Письменное задание 1
Где и в каком положении, согласно исходному тексту, нашли скелет пропавшей крестьянки из новеллы «Картина»?

*** Исходный текст ***

До сих пор история была дана глазами гостя, генерала, а здесь его реакция показана со стороны, и читатель как будто постепенно осознает, что произошло, и получает подтверждение своих подозрений. Готическая новеллистика часто строится так, что читатель видит чуть дальше героя, и это создает особый эффект напряжения и сопереживания. Вот и в данном случае, пусть и непоредственная опасность позади, предстоит осознание причин случившегося. О причине изумления генерала можно догадаться, а уж когда говорится, что на картине старая дама, одетая по моде столетней давности, все становится ясно как божий день. Даже описание фасона платья очень близко, вплоть до текстуальных совпадений, повторяет фрагмент сцены встречи с призраком:

it was... an old woman, whose dress was an old-fashioned gown, which I think ladies call a sacque—that is, a sort of robe.

.

Здесь работает простой и очень эффектный прием — о том, чей призрак потревожил генерала, говорит не столько его друг, сколько сам экфрасис, и сцена выстроена так, что читатель как будто видит и понимает то же самое, что и персонаж. Словесное описание здесь эквивалентно самому объекту, а призрак эквивалентен портрету — оба есть как бы слепки с некогда живого человека, сохранившие память о нем и его злодеяниях.

Следующий пример — намного более поздний, уже начала ХХ столетия, но он в полной мере демонстрирует устойчивость схемы, присутствующей уже у Скотта. Новелла Эймиаса Норткота «Картина» (The Picture, 1921)

— вариация на тему демонического возлюбленного в духе старинных романов тайны и ужаса. Венгерская крестьянка видит во время гадания в зеркале лицо, которого пугается, позже служит в замке и там обнаруживает портрет того же человека, прежде владевшего замком и носившего прозвание «злой граф». Вскоре девушка пропадает, и только при реставрации замка находят ее скелет на коленях перед другим скелетом — совершенно понятно, чьим. Граф ни разу не появляется в тексте собственной персоной — отражение в зеркале, воспоминания, портрет, скелет служат как бы заменой его реального присутствия, то есть система эквивалентов здесь намного сложнее, чем у Скотта.

Отражение не описано — девушка увидела что-то в зеркале, вскрикнула, а потом сказала бабушке, что видела незнакомого мужчину, и подробно описала его (как именно — не сообщается). Бабушка этого человека знала, очень давно, считает, что он уже умер, и его стоит забыть. Читателю же пока неизвестно, что это за человек и чем он так ужасен.

Далее разворачивается предыстория. Дед героини участвовал в восстании против некоего графа В. в 1848 г.

*** Строки ***

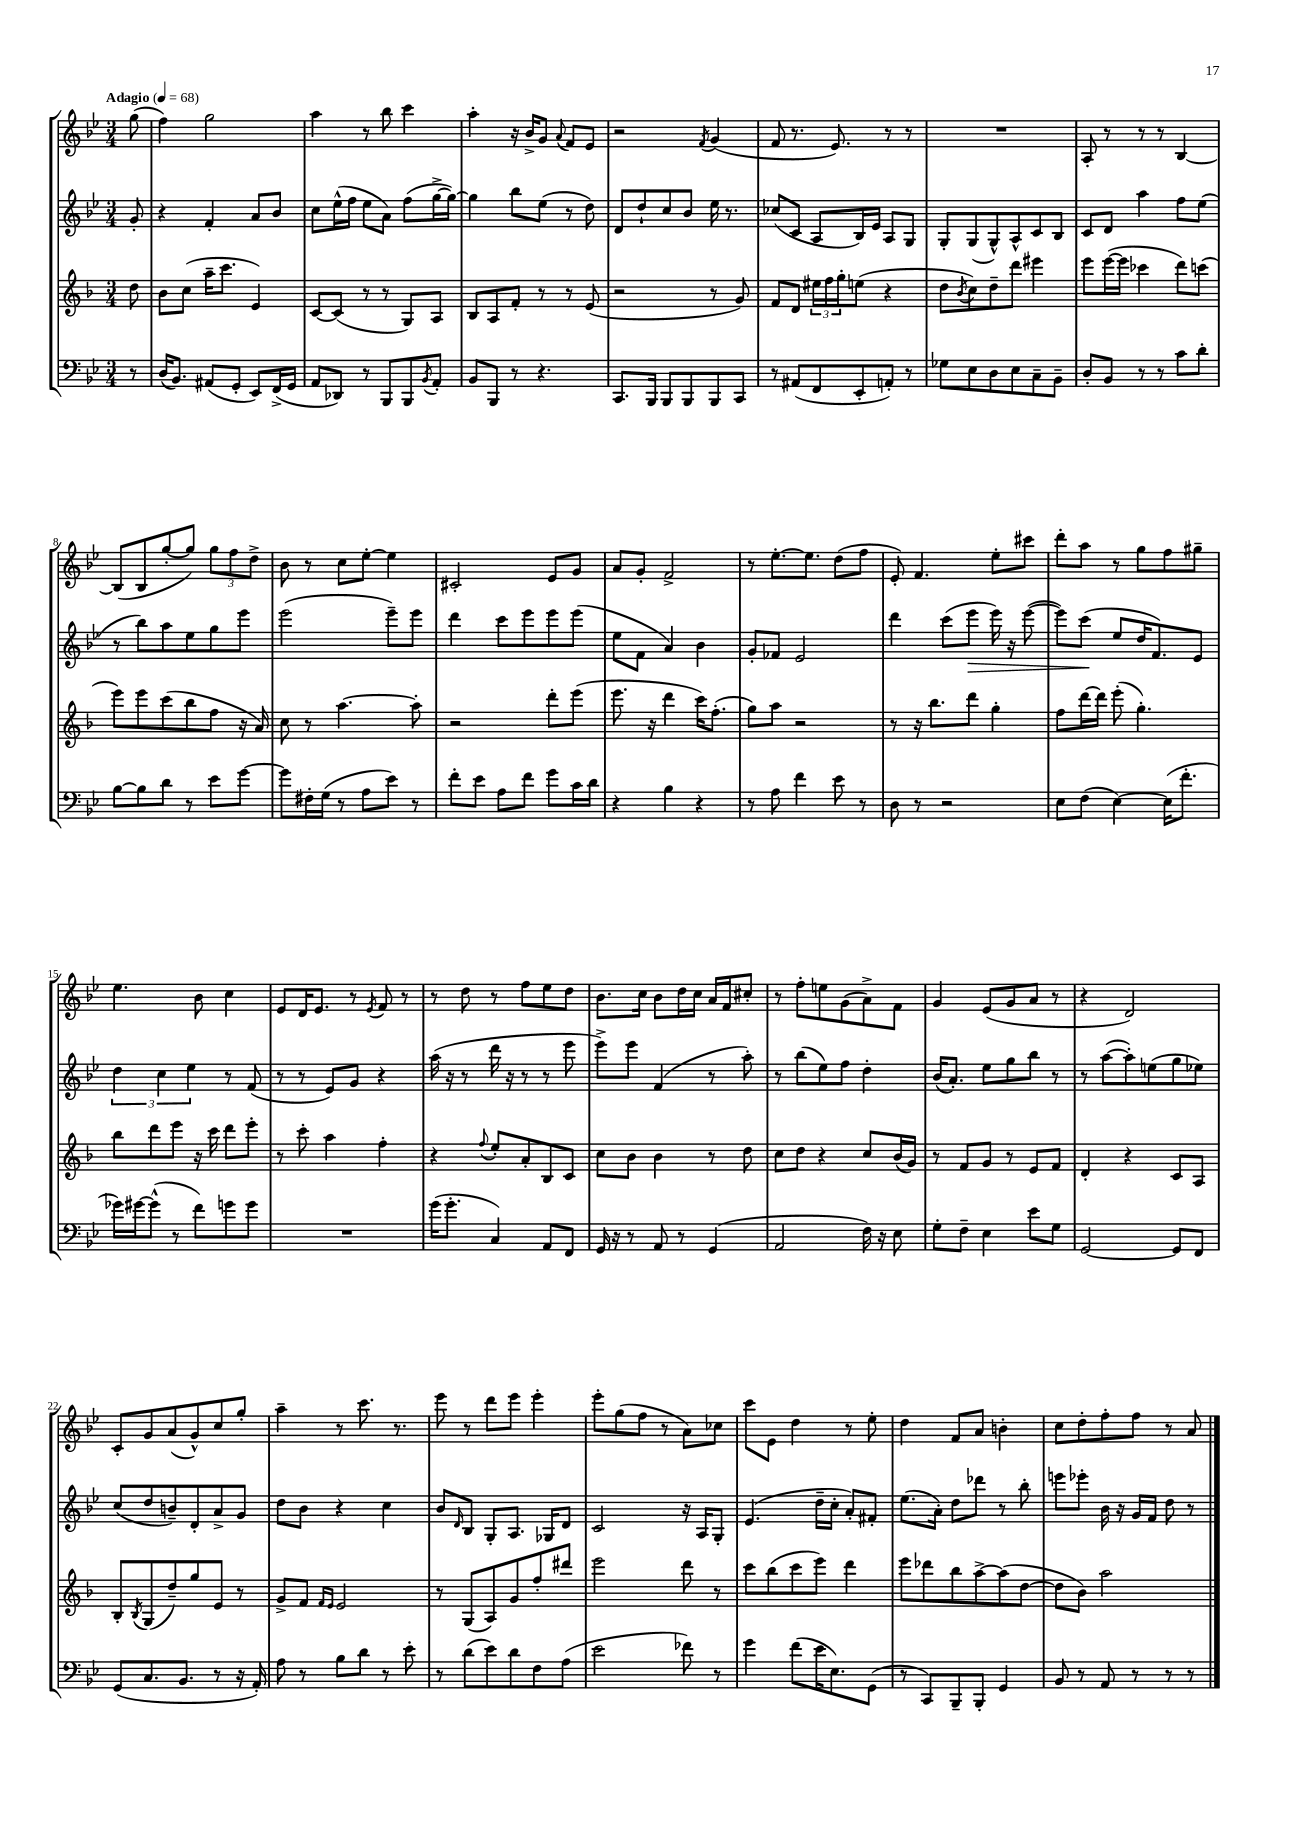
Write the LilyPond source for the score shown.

<<
\new StaffGroup <<
\new Staff = "s0" {
    \clef treble \key bes \major \numericTimeSignature \time 3/4 \partial 8 \tempo "Adagio" 4 = 68
    g''8( |
    f''4) g''2 |
    a''4 r8 bes''8 c'''4 |
    a''4-. r16 bes'16-> g'8 \appoggiatura { a'8 } f'8 ees'8 |
    r2 \acciaccatura { f'8 } g'4( |
    f'8 r8. ees'8.) r8 r8 |
    R2. |
    a8-. r8 r8 r8 bes4~ |
    bes8( bes8 g''8~-. g''8) \tuplet 3/2 { g''8 f''8 d''8-> } |
    bes'8 r8 c''8 ees''8~-. ees''4 |
    cis'2-. ees'8 g'8 |
    a'8 g'8-. f'2-> |
    r8 ees''8.~-. ees''8. d''8( f''8 |
    ees'8-.) f'4. ees''8-. cis'''8 |
    d'''8-. a''8 r8 g''8 f''8 gis''8-- |
    ees''4. bes'8 c''4 |
    ees'8 d'16 ees'8. r8 \acciaccatura { ees'8 } f'8 r8 |
    r8 d''8 r8 f''8 ees''8 d''8 |
    bes'8. c''16 bes'8 d''16 c''16 a'16 f'16 cis''8-. |
    r8 f''8-. e''8 g'8( a'8->) f'8 |
    g'4 ees'8( g'8 a'8 r8 |
    r4 d'2) |
    c'8-. g'8 a'8( g'8-^) c''8 g''8-. |
    a''4-- r8 c'''8. r8. |
    ees'''8 r8 d'''8 ees'''8 ees'''4-. |
    ees'''8-. g''8( f''8 r8 a'8) ces''8 |
    c'''8 ees'8 d''4 r8 ees''8-. |
    d''4 f'8 a'8 b'4-. |
    c''8 d''8-. f''8-. f''8 r8 a'8 \bar "|." |
}
\new Staff = "s1" {
    \clef treble \key bes \major \numericTimeSignature \time 3/4 \partial 8
    g'8-. |
    r4 f'4-. a'8 bes'8 |
    c''8 ees''16-^( f''16 ees''8 a'8) f''8( g''16~-> g''16~) |
    g''4 bes''8 ees''8( r8 d''8) |
    d'8 d''8-! c''8 bes'8 ees''16 r8. |
    ces''8( c'8 a8 bes16) ees'16 a8 g8 |
    g8-. g8( g8-^) a8-^ c'8 bes8 |
    c'8 d'8 a''4 f''8 ees''8( |
    r8 bes''8) a''8 ees''8 g''8 ees'''8 |
    ees'''2( ees'''8--) ees'''8 |
    d'''4 c'''8 ees'''8 ees'''8 ees'''8( |
    ees''8 f'8 a'4) bes'4 |
    g'8-. fes'8 ees'2 |
    d'''4 c'''8( ees'''8\> ees'''16) r16 ees'''8~( |
    ees'''8) c'''8\!( ees''8 d''16 f'8.) ees'8 |
    \tuplet 3/2 { d''4 c''4 ees''4 } r8 f'8( |
    r8 r8 ees'8) g'8 r4 |
    a''16( r16 r8 d'''16 r16 r8 r8 ees'''8 |
    ees'''8->) ees'''8 f'4( r8 a''8-.) |
    r8 bes''8( ees''8) f''8 d''4-. |
    bes'16( a'8.-.) ees''8 g''8 bes''8 r8 |
    r8 a''8~( a''8-.) e''8( g''8 ees''8) |
    c''8( d''8 b'8--) d'8-. a'8-> g'8 |
    d''8 bes'8 r4 c''4 |
    bes'8 \grace { d'16 } bes8 g8-. a8. ges16 d'8 |
    c'2 r16 a16 g8-. |
    ees'4.( d''16-- c''16-. a'8-.) fis'8-. |
    ees''8.( a'16-.) d''8 des'''8 r8 bes''8-. |
    e'''8 ees'''8-. bes'16 r16 g'16 f'16 d''8 r8 \bar "|." |
}
\new Staff = "s2" {
    \clef treble \key f \major \numericTimeSignature \time 3/4 \partial 8
    d''8 |
    bes'8 c''8( a''16-- c'''8. e'4) |
    c'8~ c'8( r8 r8 g8) a8 |
    bes8 a8 f'8-. r8 r8 e'8( |
    r2 r8 g'8) |
    f'8 d'8 \tuplet 3/2 { eis''16 f''16 g''16-. } e''8( r4 |
    d''8 \acciaccatura { bes'8 } c''8) d''8-- d'''8 eis'''4 |
    e'''8 e'''16~( e'''16 ces'''4 d'''8) c'''8( |
    e'''8) e'''8 c'''8( bes''8 f''8 r16 a'16) |
    c''8 r8 a''4.~ a''8-. |
    r2 d'''8-. e'''8( |
    e'''8. r16 d'''4 c'''16) f''8.-.( |
    g''8) a''8 r2 |
    r8 r16 bes''8. d'''8 g''4-. |
    f''8 d'''16~ d'''16 e'''8-.( g''4.-.) |
    bes''8 d'''8 e'''8 r16 c'''16 d'''8 e'''8-. |
    r8 c'''8-. a''4 f''4-. |
    r4 \appoggiatura { f''8 } e''8-. a'8-. bes8 c'8 |
    c''8 bes'8 bes'4 r8 d''8 |
    c''8 d''8 r4 c''8 bes'16( g'16) |
    r8 f'8 g'8 r8 e'8 f'8 |
    d'4-. r4 c'8 a8 |
    bes8-. \acciaccatura { bes8 } g8( d''8--) g''8 e'8 r8 |
    g'8-> f'8 \grace { f'16 e'16 } e'2 |
    r8 g8( a8) g'8 f''8-. dis'''8 |
    e'''2 d'''8 r8 |
    c'''8 bes''8( c'''8 e'''8) d'''4 |
    e'''8 des'''8 bes''8 a''8~-> a''8( d''8~ |
    d''8 bes'8) a''2 \bar "|." |
}
\new Staff = "s3" {
    \clef bass \key bes \major \numericTimeSignature \time 3/4 \partial 8
    r8 |
    d16( bes,8.) ais,8( g,8-. ees,8) f,16->( g,16 |
    a,8 des,8) r8 bes,,8 bes,,8 \acciaccatura { bes,8 } a,8-. |
    bes,8 bes,,8 r8 r4. |
    c,8. bes,,16 bes,,8 bes,,8 bes,,8 c,8 |
    r8 ais,8( f,8 ees,8-. a,8-.) r8 |
    ges8 ees8 d8 ees8 c8-- bes,8-- |
    d8-. bes,8 r8 r8 c'8 d'8-. |
    bes8~ bes8 d'8 r8 ees'8 g'8~ |
    g'8 fis16-. g16( r8 a8 ees'8) r8 |
    f'8-. ees'8 a8 f'8 g'8 c'16 d'16 |
    r4 bes4 r4 |
    r8 a8 f'4 ees'8 r8 |
    d8 r8 r2 |
    ees8 f8( ees4~) ees16( f'8.-. |
    ges'16) gis'16~ gis'8-^( r8 f'8) g'8 g'8 |
    R2. |
    g'16( g'8.-. c4) a,8 f,8 |
    g,16 r16 r8 a,8 r8 g,4( |
    a,2 f16) r16 ees8 |
    g8-. f8-- ees4 ees'8 g8 |
    g,2~ g,8 f,8 |
    g,8( c8. bes,8. r8 r16 a,16-.) |
    a8 r8 bes8 d'8 r8 ees'8-. |
    r8 d'8( ees'8) d'8 f8 a8( |
    ees'2 fes'8) r8 |
    g'4 f'8( ees'16 ees8.) g,8( |
    r8 c,8) bes,,8-- bes,,8-. g,4 |
    bes,8 r8 a,8 r8 r8 r8 \bar "|." |
}
>>
>>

***

Письменное задание 2
Выпишите из записей все строки, где встречается слово «grace».

Ответ на задание 1
Его нашли при реставрации замка: скелет девушки стоял на коленях перед другим скелетом.

Ответ на задание 2
    bes'8 \grace { d'16 } bes8 g8-. a8. ges16 d'8 |
    g'8-> f'8 \grace { f'16 e'16 } e'2 |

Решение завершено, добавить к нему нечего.